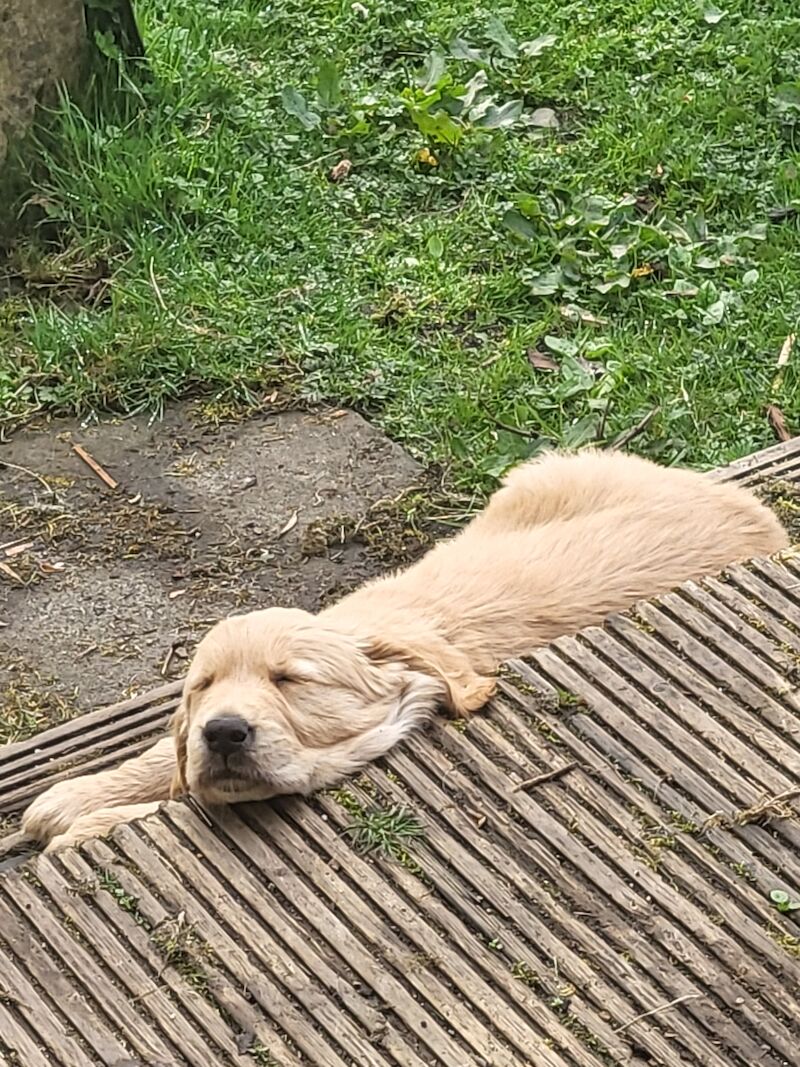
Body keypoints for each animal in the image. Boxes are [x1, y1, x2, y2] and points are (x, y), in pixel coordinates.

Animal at [20, 450, 789, 849]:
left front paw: (84, 823)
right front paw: (74, 795)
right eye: (202, 687)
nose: (225, 732)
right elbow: (169, 760)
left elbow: (198, 799)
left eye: (292, 680)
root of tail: (752, 510)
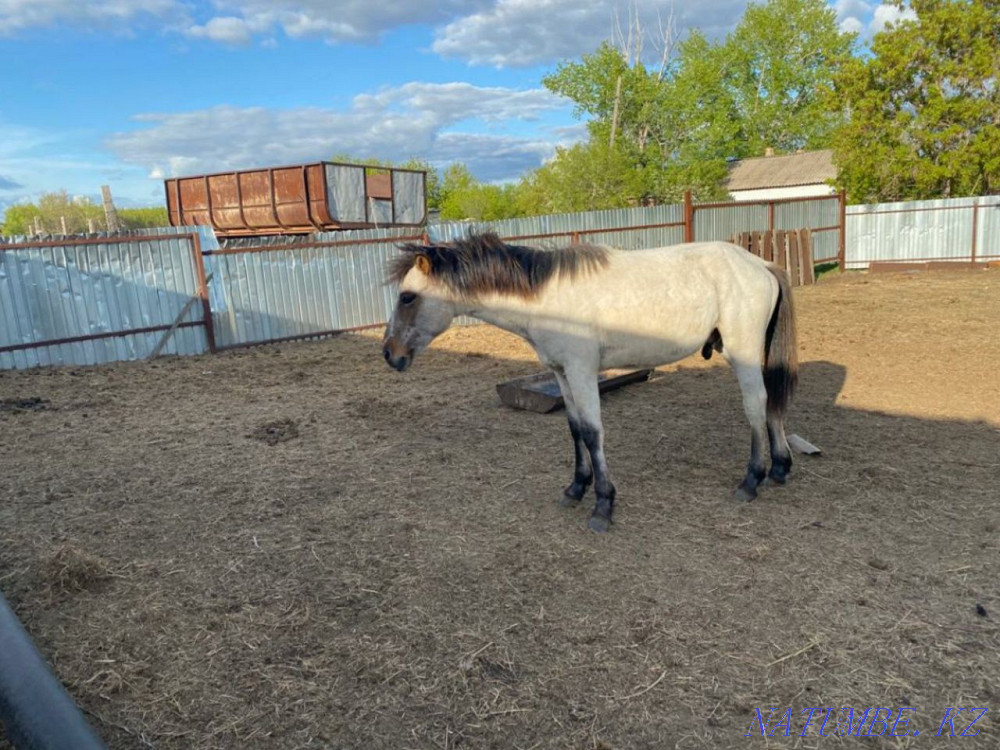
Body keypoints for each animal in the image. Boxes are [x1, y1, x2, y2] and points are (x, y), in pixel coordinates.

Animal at [382, 232, 797, 533]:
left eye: (408, 297)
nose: (390, 353)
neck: (546, 299)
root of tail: (760, 263)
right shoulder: (562, 373)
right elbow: (575, 429)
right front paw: (575, 489)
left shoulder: (582, 372)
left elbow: (593, 433)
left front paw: (602, 505)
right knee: (771, 405)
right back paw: (779, 468)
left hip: (742, 352)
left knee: (756, 405)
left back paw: (751, 480)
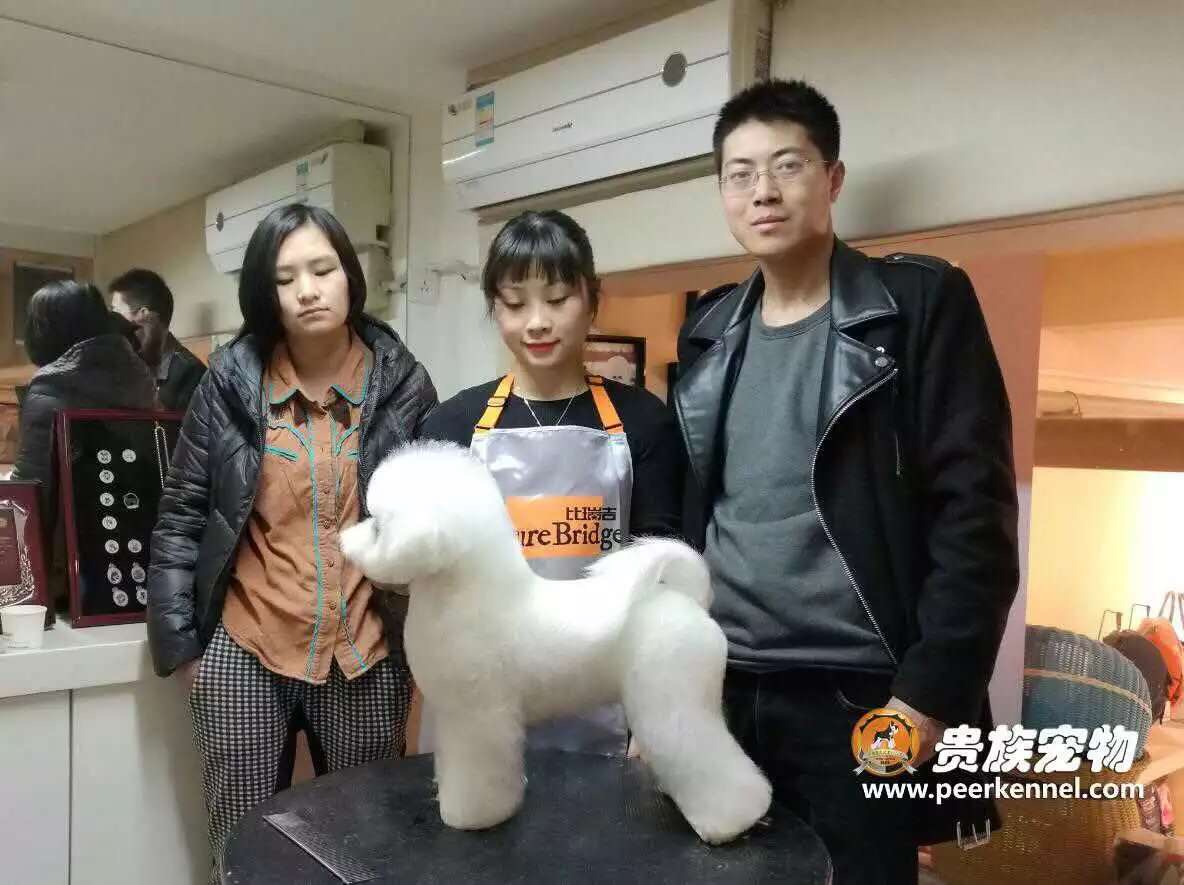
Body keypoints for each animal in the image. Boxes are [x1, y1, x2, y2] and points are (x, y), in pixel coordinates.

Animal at [340, 441, 772, 844]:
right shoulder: (454, 717)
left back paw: (731, 822)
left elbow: (479, 778)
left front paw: (474, 817)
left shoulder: (480, 718)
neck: (470, 595)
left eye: (378, 526)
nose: (345, 539)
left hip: (675, 702)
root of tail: (689, 601)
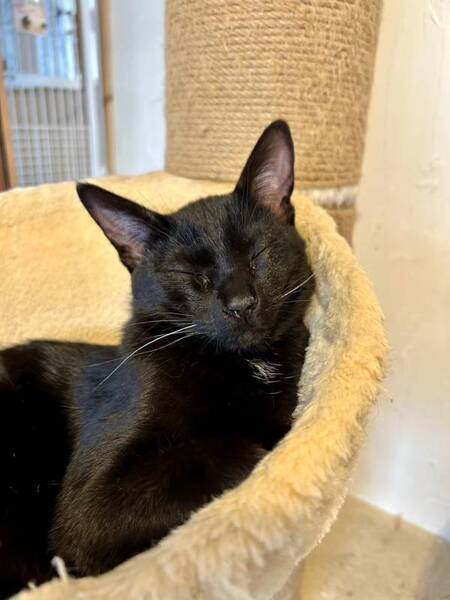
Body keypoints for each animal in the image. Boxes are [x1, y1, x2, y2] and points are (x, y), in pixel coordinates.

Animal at [0, 120, 314, 597]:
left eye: (259, 255)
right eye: (189, 275)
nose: (241, 303)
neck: (242, 364)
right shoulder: (91, 508)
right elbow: (227, 451)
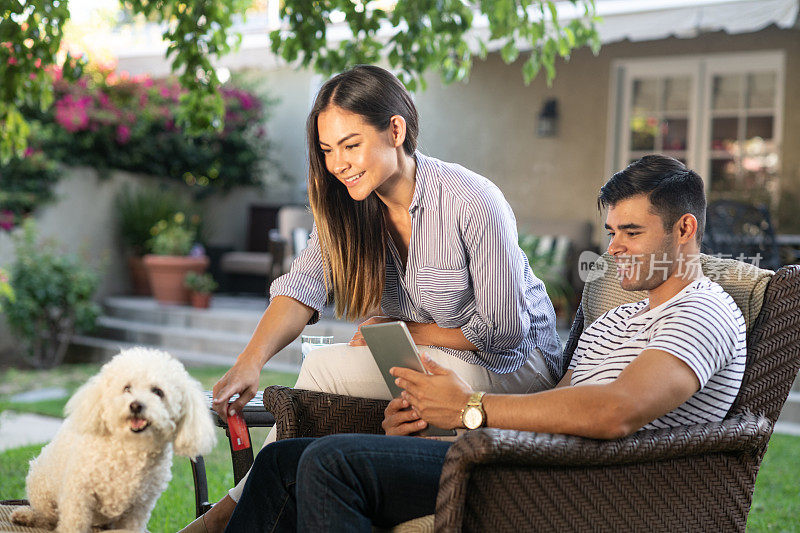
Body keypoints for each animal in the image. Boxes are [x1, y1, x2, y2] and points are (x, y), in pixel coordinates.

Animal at [11, 348, 216, 528]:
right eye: (126, 388)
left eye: (158, 391)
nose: (136, 405)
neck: (130, 449)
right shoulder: (78, 496)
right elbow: (73, 525)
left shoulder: (138, 509)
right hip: (41, 488)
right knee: (46, 516)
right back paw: (27, 516)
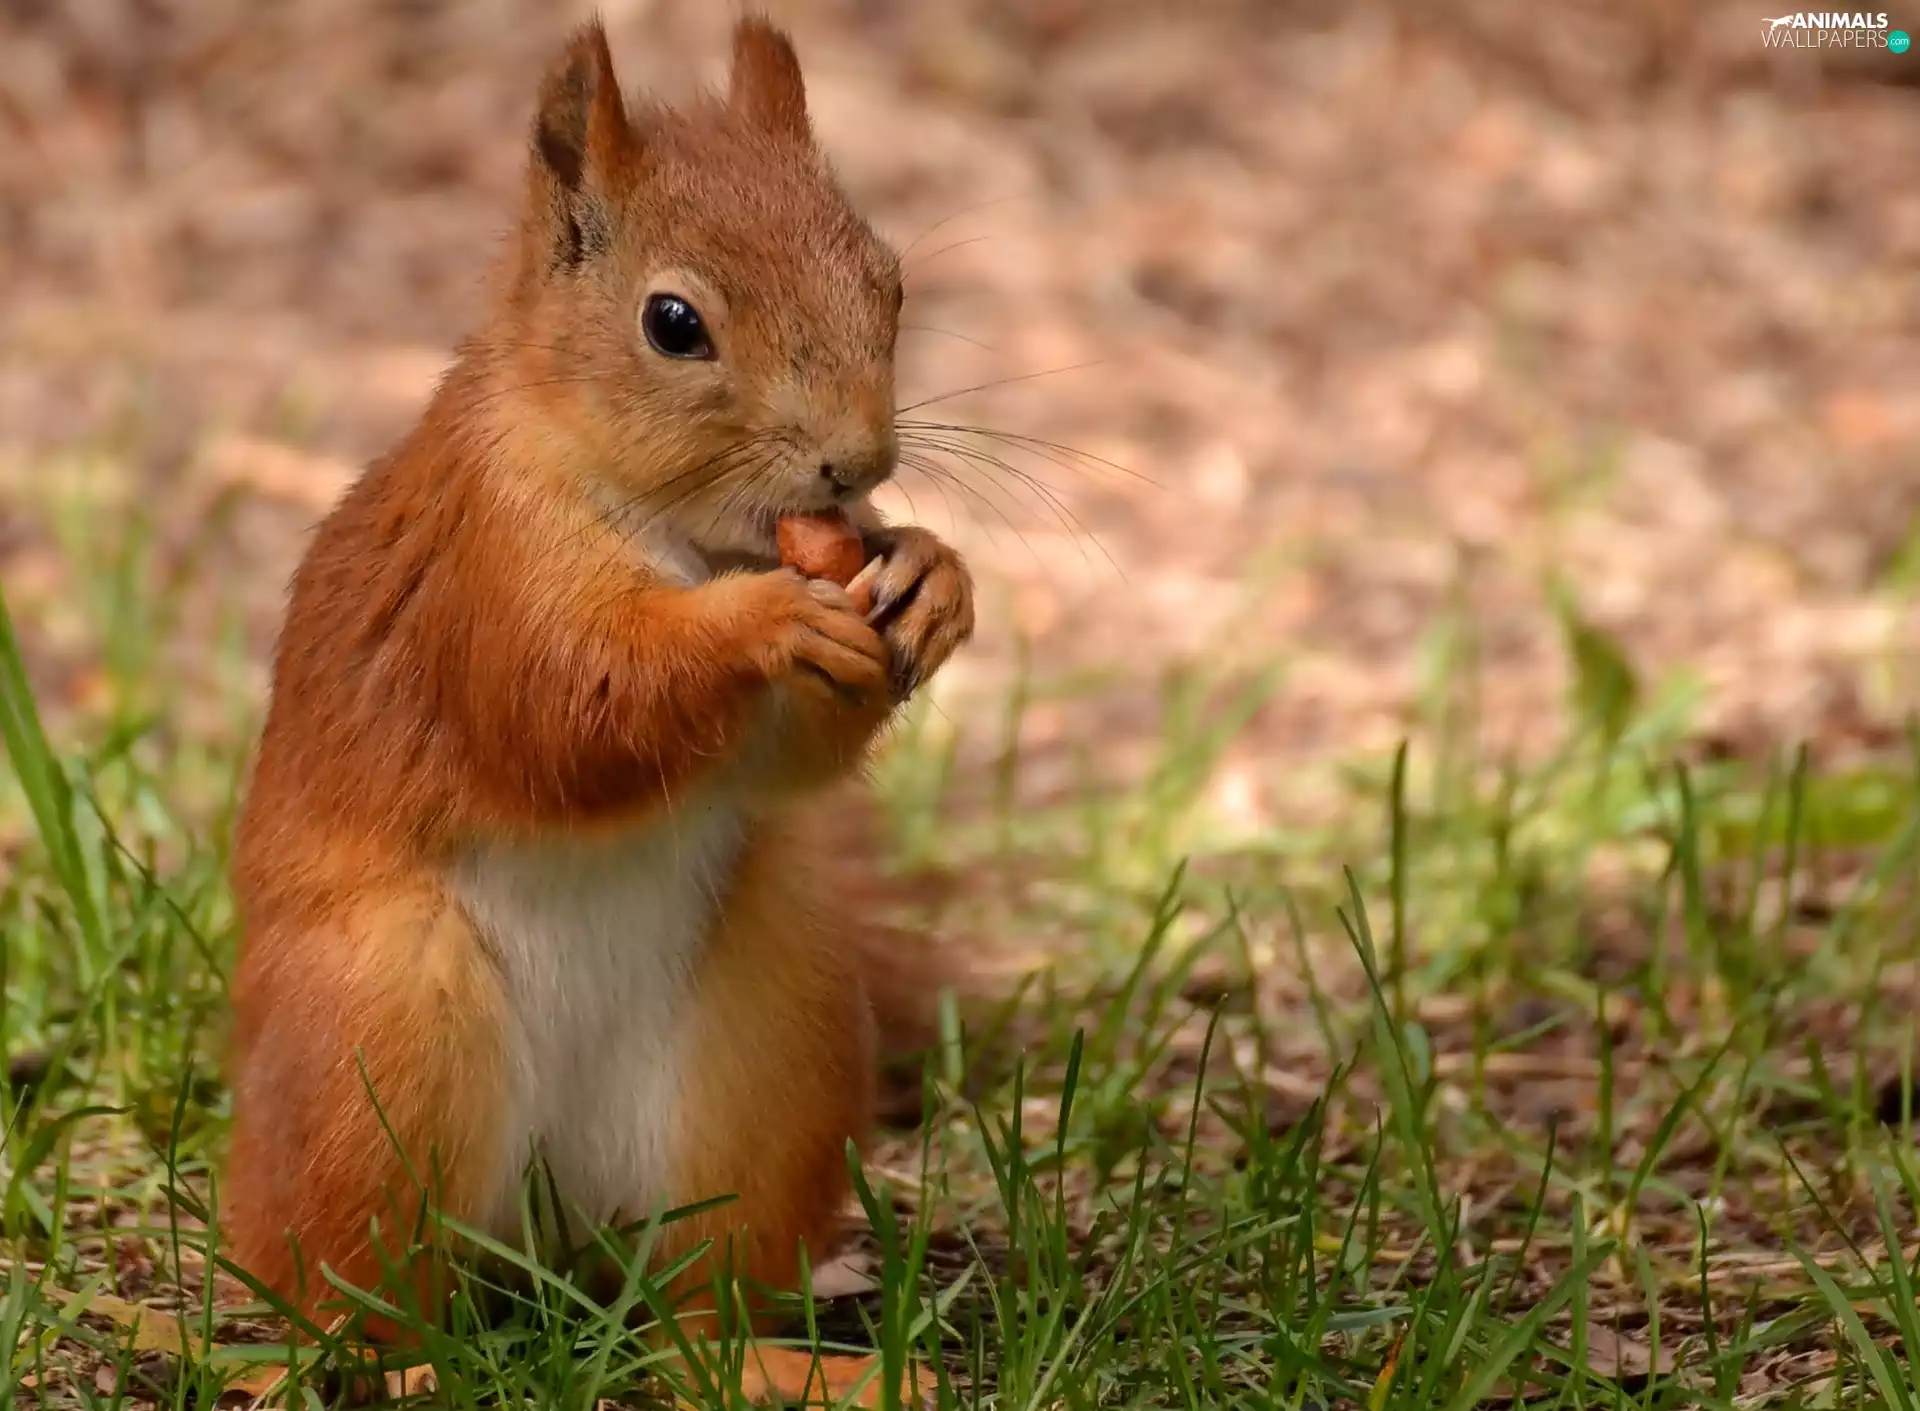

WHAT IS REQUIRED: The word "back" appears in some lines of the data; state how many such lines there are, and nothing further.

ANSWER SPACE: 4